Rapport parallèle sur la mise en œuvre par le Canada de la Déclaration et du Programme d’action de Beijing
Selon un nouveau rapport préparé par un réseau d’ONG, de syndicats et d’expertes indépendantes et édité par le Centre canadien de politiques alternatives, les cinq dernières années ont été marquées par un ralentissement des progrès visant à combler l’écart entre le bien-être des femmes et celui des hommes au Canada. Le rapport met en lumière les secteurs où l’inégalité persiste ou a empiré et aborde les enjeux prioritaires identifiés à Beijing en 1995.
On note que, malgré leurs gains dans le domaine de l’éducation, les femmes ne comptent que pour 25% de tous les cadres supérieurs. Le pourcentage de femmes vivant dans la pauvreté a augmenté au cours des 20 dernières années à plus de 13% aujourd’hui, et il est toujours systématiquement plus élevé que celui des hommes. Les femmes autochtones, racisées ou en situation de handicap sont surreprésentées parmi les femmes pauvres. Les taux d’emploi des femmes ont augmenté entre 1995 et 2000, mais sont demeurés stagnants au cours de la dernière décennie et systématiquement inférieurs aux taux d’emploi des hommes.
Par ailleurs, plus d’un million de femmes ont signalé avoir subi des agressions sexuelles ou la violence d’un partenaire au cours des cinq dernières années. Les taux de violence par un partenaire ont diminué d’à peine 1% au cours des deux dernières décennies, avec 6,2% de la population signalant aujourd’hui avoir subi de tels incidents de violence, par comparaison à 7,4% en 1999. Les taux d’agressions sexuelles ont légèrement augmenté, de 2,1% en 1999 à 2,4% aujourd’hui. Les femmes et les filles autochtones sont trois fois plus susceptibles que les non-autochtones d’être victimes de violence. En réalité, la violence infligée aux filles et aux femmes autochtones a atteint des niveaux tels qu’elle a suscité la visite au Canada de nombreux organes multilatéraux des droits de la personne.
Chaque section du rapport examine les facteurs qui contribuent à l’inégalité, mais il ne faut pas oublier qu'ils se recoupent et s’influencent mutuellement. Certains facteurs refont obstinément surface tout au long du rapport. Des thèmes récurrents dans toutes les sections comprennent notamment un ralentissement marqué des progrès quant aux mesures visant à combler l’écart entre le bien-être des femmes et celui des hommes. Il y a également des différences importantes et persistantes entre différents groupes de femmes, les femmes autochtones, racisées ou immigrantes, de même que les femmes en situation de handicap, qui subissent de façon disproportionnée les conséquences de l’inégalité.

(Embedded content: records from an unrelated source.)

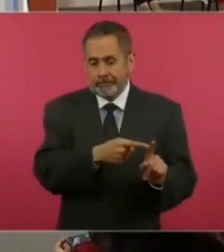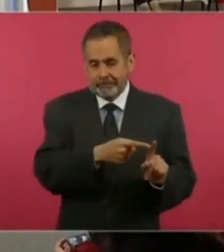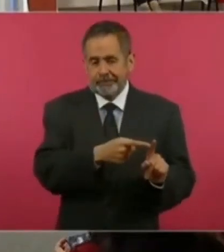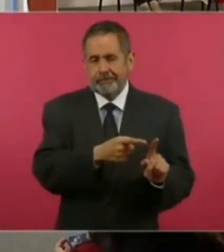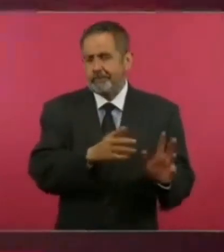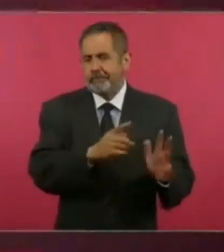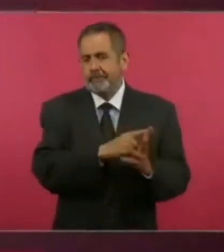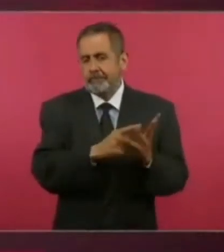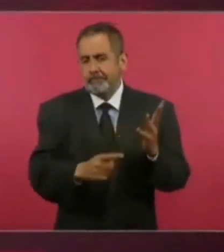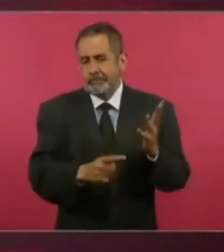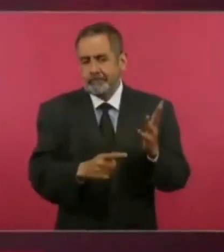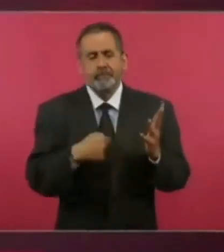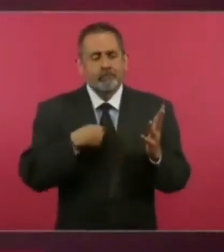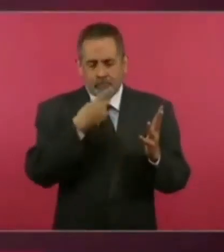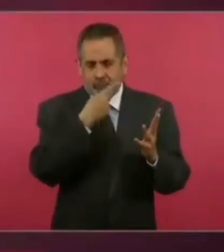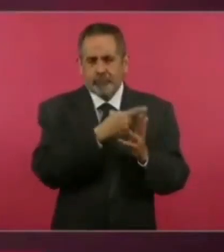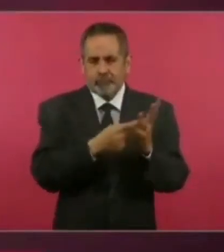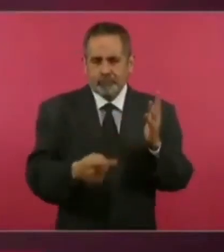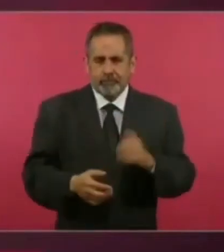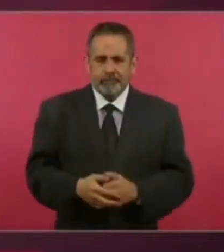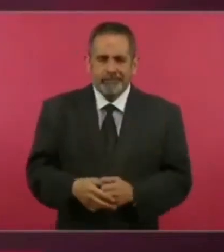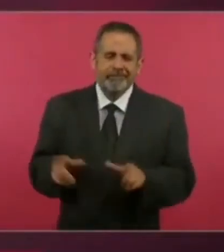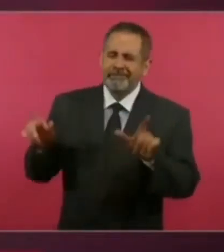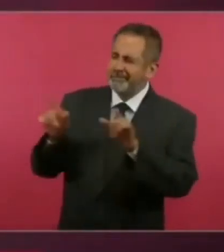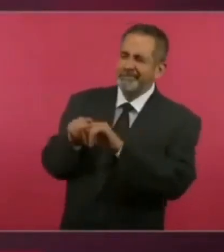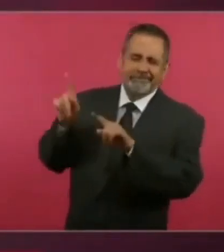Nada más con eso, ¿no?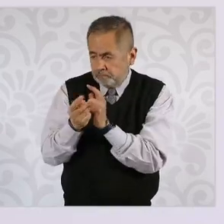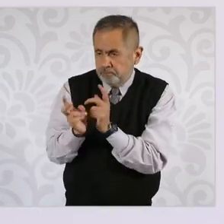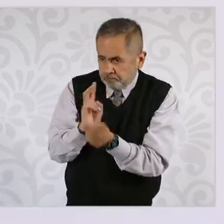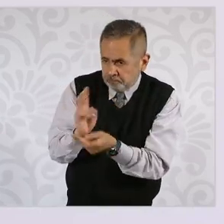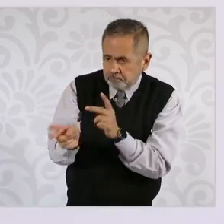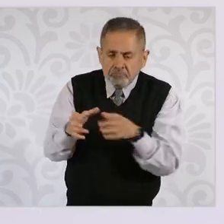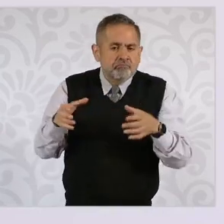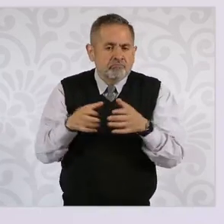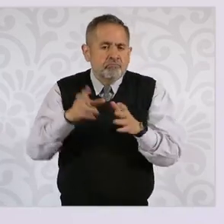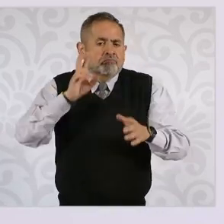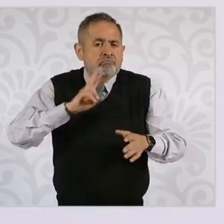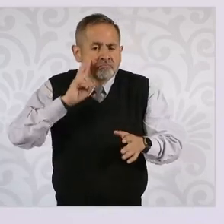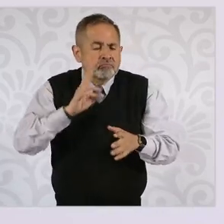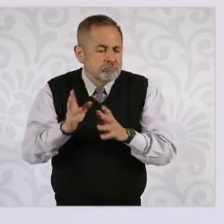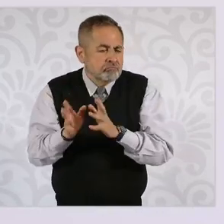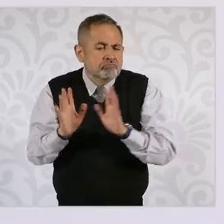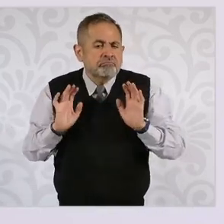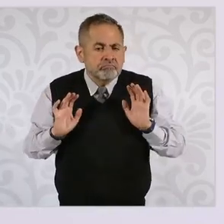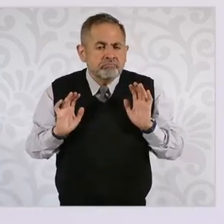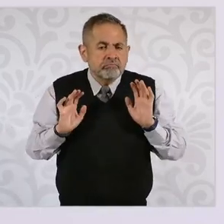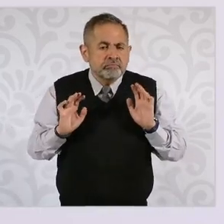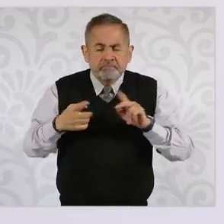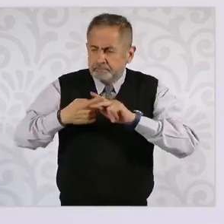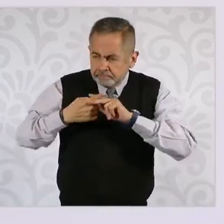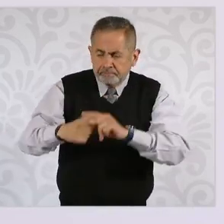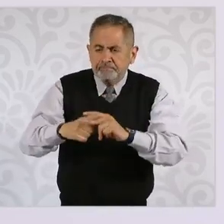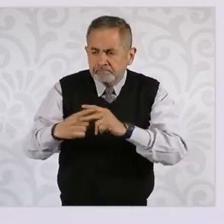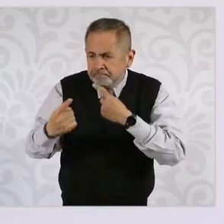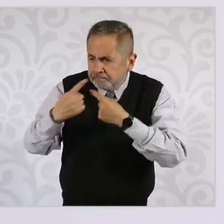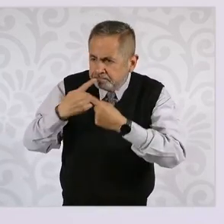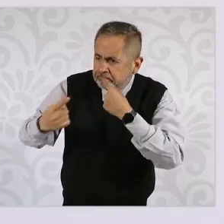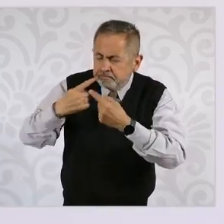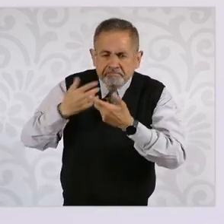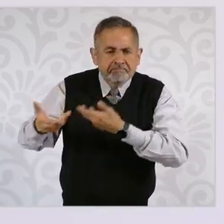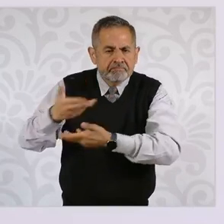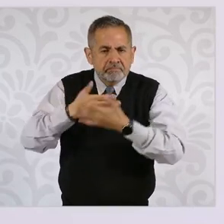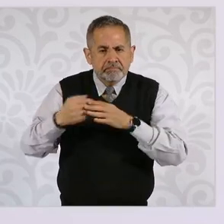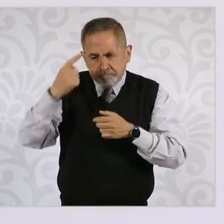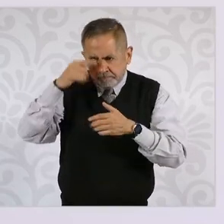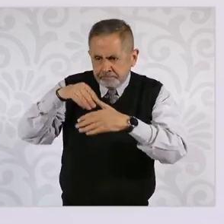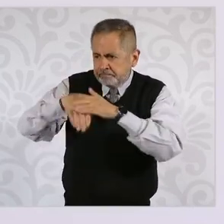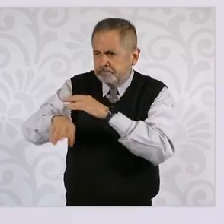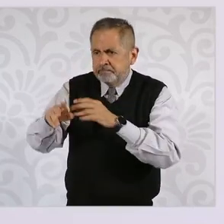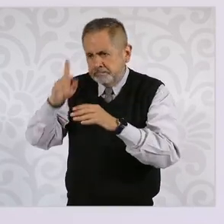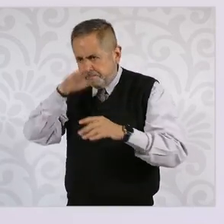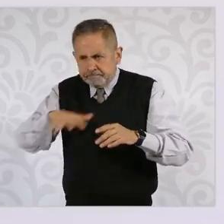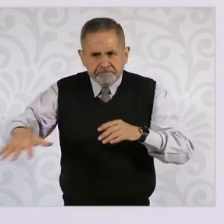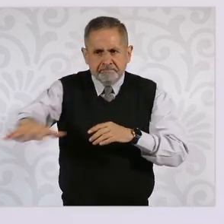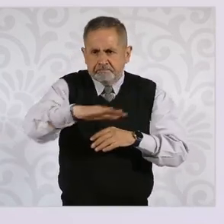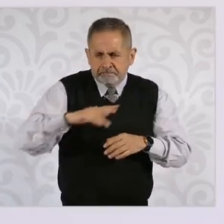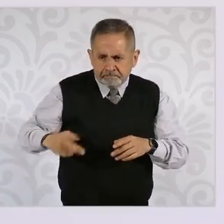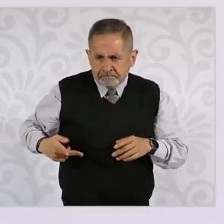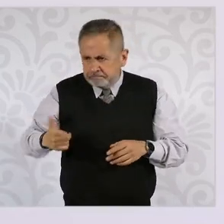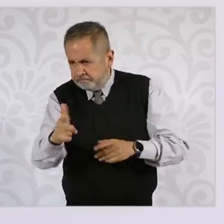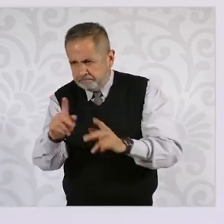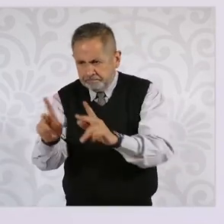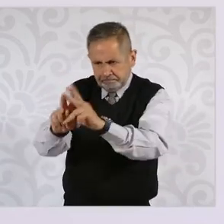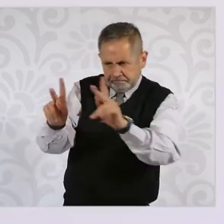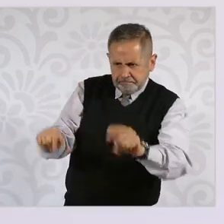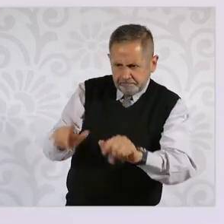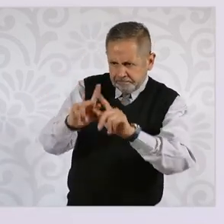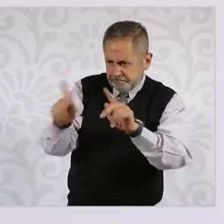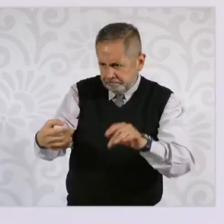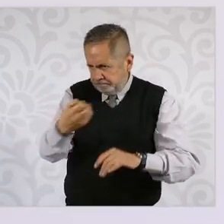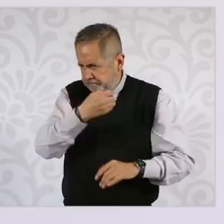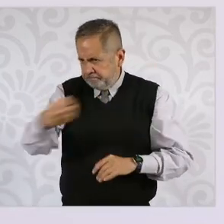a entrar a pacificar y a poner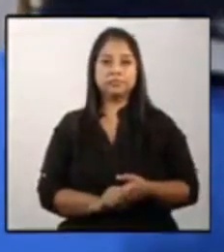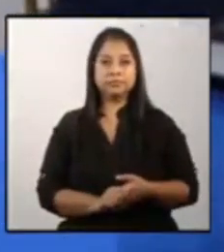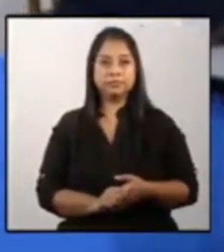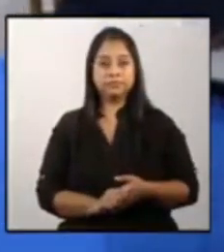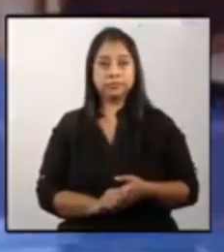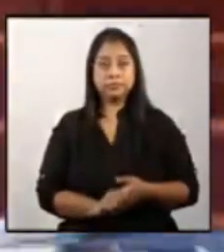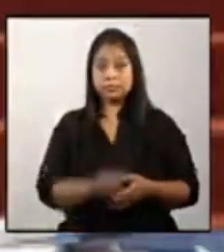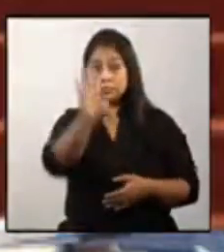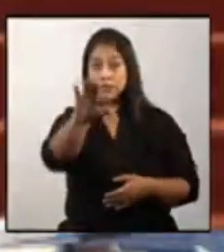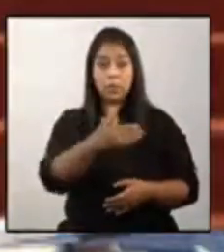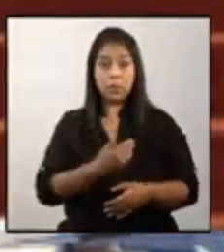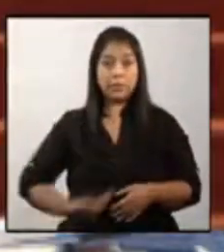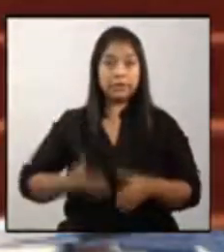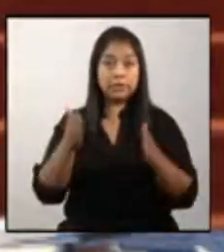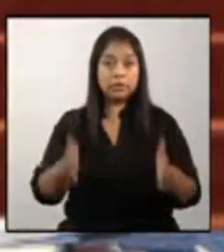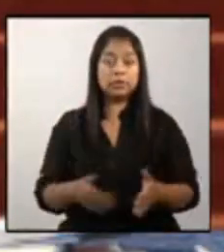señores gobernadores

L’absence d’un plan d’action panministériel détaillé sur l’égalité entre les sexes, ou de stratégies nationales en matière de logement et de réduction de la pauvreté, empêche le gouvernement du Canada de faire des progrès concertés en vue de garantir aux femmes qu’elles ne seront pas privées d’une sécurité économique et personnelle de base seulement parce qu’elles sont des femmes. De plus, en conséquence de l’absence systématique d’analyse différenciée selon les sexes (ADS), les politiques et programmes échouent à répondre aux besoins spécifiques des femmes. Au fil des ans, le Canada a aussi bafoué plusieurs de ses engagements envers l’égalité des femmes alors qu'il devrait se conformer aux recommandations des organes de suivi des traités de l’ONU. Il devrait aussi mettre en oeuvre son Plan d’action national sur les femmes, la paix et la sécurité, et s’assurer que son aide internationale soit conforme aux normes internationales des droits de la personne.
L’inefficacité des initiatives gouvernementales actuelles est également déconcertante. Les initiatives en cours qui minent directement les dispositions de la Déclaration et du Programme d’action de Beijing comprennent la Prestation universelle pour la garde d’enfants, les engagements envers le partage du revenu des couples et l’Initiative sur la santé maternelle qui n’autorise pas le financement de services d’avortement. Des enseignements précieux et des pratiques novatrices se sont également perdus en raison des compressions à Condition féminine Canada, de l’adoption de politiques ne tenant pas compte de l’égalité des sexes et des coupures au financement des organisations menant des activités de recherche et de counseling politique sur les meilleures pratiques pour réaliser l’égalité entre les sexes. L’absence de données clés sur la condition des femmes, y compris l’élimination de la forme détaillée du recensement, réduit d’autant la faisabilité d’une ADS, diminuant la capacité du gouvernement à produire des recherches efficaces en matière de politiques publiques.